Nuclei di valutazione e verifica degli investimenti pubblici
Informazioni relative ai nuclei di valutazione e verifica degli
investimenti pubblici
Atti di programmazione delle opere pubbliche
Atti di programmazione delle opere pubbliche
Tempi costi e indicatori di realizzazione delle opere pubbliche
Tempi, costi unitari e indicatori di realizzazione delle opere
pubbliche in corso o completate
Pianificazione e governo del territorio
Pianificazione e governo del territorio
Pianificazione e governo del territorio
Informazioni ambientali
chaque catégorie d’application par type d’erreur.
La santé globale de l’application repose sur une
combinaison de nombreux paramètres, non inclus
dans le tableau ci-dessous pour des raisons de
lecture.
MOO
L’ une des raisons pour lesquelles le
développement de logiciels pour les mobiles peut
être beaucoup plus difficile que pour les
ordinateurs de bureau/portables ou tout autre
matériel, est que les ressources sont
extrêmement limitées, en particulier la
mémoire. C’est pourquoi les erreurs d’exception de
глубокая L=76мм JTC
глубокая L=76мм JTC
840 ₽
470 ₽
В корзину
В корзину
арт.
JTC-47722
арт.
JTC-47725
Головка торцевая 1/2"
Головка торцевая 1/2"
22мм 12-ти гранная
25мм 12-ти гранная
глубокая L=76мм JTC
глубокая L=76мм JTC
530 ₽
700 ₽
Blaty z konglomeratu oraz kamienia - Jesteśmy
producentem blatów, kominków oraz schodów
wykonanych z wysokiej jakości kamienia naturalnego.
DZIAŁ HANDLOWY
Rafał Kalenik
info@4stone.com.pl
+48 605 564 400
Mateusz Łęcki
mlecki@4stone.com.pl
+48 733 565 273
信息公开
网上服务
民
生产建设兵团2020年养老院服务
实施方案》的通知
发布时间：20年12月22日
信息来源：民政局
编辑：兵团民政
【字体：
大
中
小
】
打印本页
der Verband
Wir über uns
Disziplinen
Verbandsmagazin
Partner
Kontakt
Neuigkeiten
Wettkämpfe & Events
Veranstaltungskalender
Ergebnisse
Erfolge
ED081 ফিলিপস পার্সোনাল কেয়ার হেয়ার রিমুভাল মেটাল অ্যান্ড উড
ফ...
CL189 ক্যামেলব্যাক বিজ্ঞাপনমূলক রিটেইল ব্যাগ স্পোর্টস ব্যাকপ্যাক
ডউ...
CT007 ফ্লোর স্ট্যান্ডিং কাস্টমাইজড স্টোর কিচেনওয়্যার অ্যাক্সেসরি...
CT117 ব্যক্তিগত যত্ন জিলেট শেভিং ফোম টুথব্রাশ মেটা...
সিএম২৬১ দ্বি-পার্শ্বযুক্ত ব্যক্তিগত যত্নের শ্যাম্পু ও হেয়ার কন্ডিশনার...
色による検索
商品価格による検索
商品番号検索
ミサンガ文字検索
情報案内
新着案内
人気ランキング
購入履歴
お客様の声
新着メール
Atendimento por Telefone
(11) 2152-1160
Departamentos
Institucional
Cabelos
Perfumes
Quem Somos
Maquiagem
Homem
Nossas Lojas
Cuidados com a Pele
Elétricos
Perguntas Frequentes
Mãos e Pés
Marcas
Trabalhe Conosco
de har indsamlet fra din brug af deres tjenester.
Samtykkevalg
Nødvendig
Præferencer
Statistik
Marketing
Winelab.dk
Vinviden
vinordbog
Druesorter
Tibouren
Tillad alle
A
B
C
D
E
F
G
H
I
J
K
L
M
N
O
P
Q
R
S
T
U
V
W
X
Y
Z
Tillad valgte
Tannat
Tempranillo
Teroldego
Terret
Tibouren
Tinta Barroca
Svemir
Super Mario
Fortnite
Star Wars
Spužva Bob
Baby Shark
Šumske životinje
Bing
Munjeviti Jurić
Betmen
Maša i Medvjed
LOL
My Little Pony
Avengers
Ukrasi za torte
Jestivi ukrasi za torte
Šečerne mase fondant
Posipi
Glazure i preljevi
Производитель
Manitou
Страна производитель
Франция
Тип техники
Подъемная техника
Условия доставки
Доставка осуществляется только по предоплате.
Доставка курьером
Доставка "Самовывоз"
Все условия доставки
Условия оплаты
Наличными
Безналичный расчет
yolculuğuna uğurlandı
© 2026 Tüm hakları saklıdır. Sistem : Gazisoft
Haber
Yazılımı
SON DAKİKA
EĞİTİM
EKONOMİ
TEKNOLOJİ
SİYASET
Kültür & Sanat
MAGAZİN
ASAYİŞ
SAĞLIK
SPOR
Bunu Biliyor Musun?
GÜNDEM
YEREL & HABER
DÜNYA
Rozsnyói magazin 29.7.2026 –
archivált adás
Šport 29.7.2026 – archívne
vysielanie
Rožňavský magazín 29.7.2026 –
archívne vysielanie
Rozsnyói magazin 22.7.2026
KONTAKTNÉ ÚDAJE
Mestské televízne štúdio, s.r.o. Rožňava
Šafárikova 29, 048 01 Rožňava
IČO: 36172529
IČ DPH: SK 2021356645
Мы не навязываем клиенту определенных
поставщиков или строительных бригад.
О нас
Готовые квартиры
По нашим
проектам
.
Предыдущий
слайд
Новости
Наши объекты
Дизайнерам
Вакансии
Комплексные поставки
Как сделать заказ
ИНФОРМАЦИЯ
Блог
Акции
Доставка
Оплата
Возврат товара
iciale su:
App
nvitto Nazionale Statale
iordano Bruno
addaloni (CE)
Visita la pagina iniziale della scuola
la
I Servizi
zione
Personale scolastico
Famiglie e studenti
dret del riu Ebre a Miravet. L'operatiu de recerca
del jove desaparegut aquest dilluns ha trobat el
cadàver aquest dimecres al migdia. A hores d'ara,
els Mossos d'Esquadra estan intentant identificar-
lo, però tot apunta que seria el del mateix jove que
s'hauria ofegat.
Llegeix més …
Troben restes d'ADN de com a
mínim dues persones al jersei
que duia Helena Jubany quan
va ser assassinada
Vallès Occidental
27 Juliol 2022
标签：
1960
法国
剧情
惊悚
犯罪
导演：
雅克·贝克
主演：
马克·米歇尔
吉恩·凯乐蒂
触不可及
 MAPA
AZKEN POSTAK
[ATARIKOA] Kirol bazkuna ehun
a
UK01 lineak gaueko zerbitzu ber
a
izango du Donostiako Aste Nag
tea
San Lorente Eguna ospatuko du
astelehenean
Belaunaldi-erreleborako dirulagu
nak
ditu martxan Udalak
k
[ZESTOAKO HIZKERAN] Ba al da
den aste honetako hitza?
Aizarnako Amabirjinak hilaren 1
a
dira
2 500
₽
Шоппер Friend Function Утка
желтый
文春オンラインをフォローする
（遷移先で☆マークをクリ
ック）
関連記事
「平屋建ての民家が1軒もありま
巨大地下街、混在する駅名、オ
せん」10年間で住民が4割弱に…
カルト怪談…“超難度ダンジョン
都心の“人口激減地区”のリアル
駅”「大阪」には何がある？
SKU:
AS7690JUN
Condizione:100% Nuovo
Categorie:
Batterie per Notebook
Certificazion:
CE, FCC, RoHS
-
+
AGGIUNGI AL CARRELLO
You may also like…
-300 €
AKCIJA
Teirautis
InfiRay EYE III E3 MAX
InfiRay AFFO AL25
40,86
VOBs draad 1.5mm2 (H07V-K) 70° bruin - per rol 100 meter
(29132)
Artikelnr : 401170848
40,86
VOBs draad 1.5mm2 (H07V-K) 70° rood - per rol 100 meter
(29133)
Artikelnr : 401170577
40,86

**Problem description**
Set every entry down once more, exactly as written above.

**Response**
Nuclei di valutazione e verifica degli investimenti pubblici
Informazioni relative ai nuclei di valutazione e verifica degli
investimenti pubblici
Atti di programmazione delle opere pubbliche
Atti di programmazione delle opere pubbliche
Tempi costi e indicatori di realizzazione delle opere pubbliche
Tempi, costi unitari e indicatori di realizzazione delle opere
pubbliche in corso o completate
Pianificazione e governo del territorio
Pianificazione e governo del territorio
Pianificazione e governo del territorio
Informazioni ambientali
chaque catégorie d’application par type d’erreur.
La santé globale de l’application repose sur une
combinaison de nombreux paramètres, non inclus
dans le tableau ci-dessous pour des raisons de
lecture.
MOO
L’ une des raisons pour lesquelles le
développement de logiciels pour les mobiles peut
être beaucoup plus difficile que pour les
ordinateurs de bureau/portables ou tout autre
matériel, est que les ressources sont
extrêmement limitées, en particulier la
mémoire. C’est pourquoi les erreurs d’exception de
глубокая L=76мм JTC
глубокая L=76мм JTC
840 ₽
470 ₽
В корзину
В корзину
арт.
JTC-47722
арт.
JTC-47725
Головка торцевая 1/2"
Головка торцевая 1/2"
22мм 12-ти гранная
25мм 12-ти гранная
глубокая L=76мм JTC
глубокая L=76мм JTC
530 ₽
700 ₽
Blaty z konglomeratu oraz kamienia - Jesteśmy
producentem blatów, kominków oraz schodów
wykonanych z wysokiej jakości kamienia naturalnego.
DZIAŁ HANDLOWY
Rafał Kalenik
info@4stone.com.pl
+48 605 564 400
Mateusz Łęcki
mlecki@4stone.com.pl
+48 733 565 273
信息公开
网上服务
民
生产建设兵团2020年养老院服务
实施方案》的通知
发布时间：20年12月22日
信息来源：民政局
编辑：兵团民政
【字体：
大
中
小
】
打印本页
der Verband
Wir über uns
Disziplinen
Verbandsmagazin
Partner
Kontakt
Neuigkeiten
Wettkämpfe & Events
Veranstaltungskalender
Ergebnisse
Erfolge
ED081 ফিলিপস পার্সোনাল কেয়ার হেয়ার রিমুভাল মেটাল অ্যান্ড উড
ফ...
CL189 ক্যামেলব্যাক বিজ্ঞাপনমূলক রিটেইল ব্যাগ স্পোর্টস ব্যাকপ্যাক
ডউ...
CT007 ফ্লোর স্ট্যান্ডিং কাস্টমাইজড স্টোর কিচেনওয়্যার অ্যাক্সেসরি...
CT117 ব্যক্তিগত যত্ন জিলেট শেভিং ফোম টুথব্রাশ মেটা...
সিএম২৬১ দ্বি-পার্শ্বযুক্ত ব্যক্তিগত যত্নের শ্যাম্পু ও হেয়ার কন্ডিশনার...
色による検索
商品価格による検索
商品番号検索
ミサンガ文字検索
情報案内
新着案内
人気ランキング
購入履歴
お客様の声
新着メール
Atendimento por Telefone
(11) 2152-1160
Departamentos
Institucional
Cabelos
Perfumes
Quem Somos
Maquiagem
Homem
Nossas Lojas
Cuidados com a Pele
Elétricos
Perguntas Frequentes
Mãos e Pés
Marcas
Trabalhe Conosco
de har indsamlet fra din brug af deres tjenester.
Samtykkevalg
Nødvendig
Præferencer
Statistik
Marketing
Winelab.dk
Vinviden
vinordbog
Druesorter
Tibouren
Tillad alle
A
B
C
D
E
F
G
H
I
J
K
L
M
N
O
P
Q
R
S
T
U
V
W
X
Y
Z
Tillad valgte
Tannat
Tempranillo
Teroldego
Terret
Tibouren
Tinta Barroca
Svemir
Super Mario
Fortnite
Star Wars
Spužva Bob
Baby Shark
Šumske životinje
Bing
Munjeviti Jurić
Betmen
Maša i Medvjed
LOL
My Little Pony
Avengers
Ukrasi za torte
Jestivi ukrasi za torte
Šečerne mase fondant
Posipi
Glazure i preljevi
Производитель
Manitou
Страна производитель
Франция
Тип техники
Подъемная техника
Условия доставки
Доставка осуществляется только по предоплате.
Доставка курьером
Доставка "Самовывоз"
Все условия доставки
Условия оплаты
Наличными
Безналичный расчет
yolculuğuna uğurlandı
© 2026 Tüm hakları saklıdır. Sistem : Gazisoft
Haber
Yazılımı
SON DAKİKA
EĞİTİM
EKONOMİ
TEKNOLOJİ
SİYASET
Kültür & Sanat
MAGAZİN
ASAYİŞ
SAĞLIK
SPOR
Bunu Biliyor Musun?
GÜNDEM
YEREL & HABER
DÜNYA
Rozsnyói magazin 29.7.2026 –
archivált adás
Šport 29.7.2026 – archívne
vysielanie
Rožňavský magazín 29.7.2026 –
archívne vysielanie
Rozsnyói magazin 22.7.2026
KONTAKTNÉ ÚDAJE
Mestské televízne štúdio, s.r.o. Rožňava
Šafárikova 29, 048 01 Rožňava
IČO: 36172529
IČ DPH: SK 2021356645
Мы не навязываем клиенту определенных
поставщиков или строительных бригад.
О нас
Готовые квартиры
По нашим
проектам
.
Предыдущий
слайд
Новости
Наши объекты
Дизайнерам
Вакансии
Комплексные поставки
Как сделать заказ
ИНФОРМАЦИЯ
Блог
Акции
Доставка
Оплата
Возврат товара
iciale su:
App
nvitto Nazionale Statale
iordano Bruno
addaloni (CE)
Visita la pagina iniziale della scuola
la
I Servizi
zione
Personale scolastico
Famiglie e studenti
dret del riu Ebre a Miravet. L'operatiu de recerca
del jove desaparegut aquest dilluns ha trobat el
cadàver aquest dimecres al migdia. A hores d'ara,
els Mossos d'Esquadra estan intentant identificar-
lo, però tot apunta que seria el del mateix jove que
s'hauria ofegat.
Llegeix més …
Troben restes d'ADN de com a
mínim dues persones al jersei
que duia Helena Jubany quan
va ser assassinada
Vallès Occidental
27 Juliol 2022
标签：
1960
法国
剧情
惊悚
犯罪
导演：
雅克·贝克
主演：
马克·米歇尔
吉恩·凯乐蒂
触不可及
 MAPA
AZKEN POSTAK
[ATARIKOA] Kirol bazkuna ehun
a
UK01 lineak gaueko zerbitzu ber
a
izango du Donostiako Aste Nag
tea
San Lorente Eguna ospatuko du
astelehenean
Belaunaldi-erreleborako dirulagu
nak
ditu martxan Udalak
k
[ZESTOAKO HIZKERAN] Ba al da
den aste honetako hitza?
Aizarnako Amabirjinak hilaren 1
a
dira
2 500
₽
Шоппер Friend Function Утка
желтый
文春オンラインをフォローする
（遷移先で☆マークをクリ
ック）
関連記事
「平屋建ての民家が1軒もありま
巨大地下街、混在する駅名、オ
せん」10年間で住民が4割弱に…
カルト怪談…“超難度ダンジョン
都心の“人口激減地区”のリアル
駅”「大阪」には何がある？
SKU:
AS7690JUN
Condizione:100% Nuovo
Categorie:
Batterie per Notebook
Certificazion:
CE, FCC, RoHS
-
+
AGGIUNGI AL CARRELLO
You may also like…
-300 €
AKCIJA
Teirautis
InfiRay EYE III E3 MAX
InfiRay AFFO AL25
40,86
VOBs draad 1.5mm2 (H07V-K) 70° bruin - per rol 100 meter
(29132)
Artikelnr : 401170848
40,86
VOBs draad 1.5mm2 (H07V-K) 70° rood - per rol 100 meter
(29133)
Artikelnr : 401170577
40,86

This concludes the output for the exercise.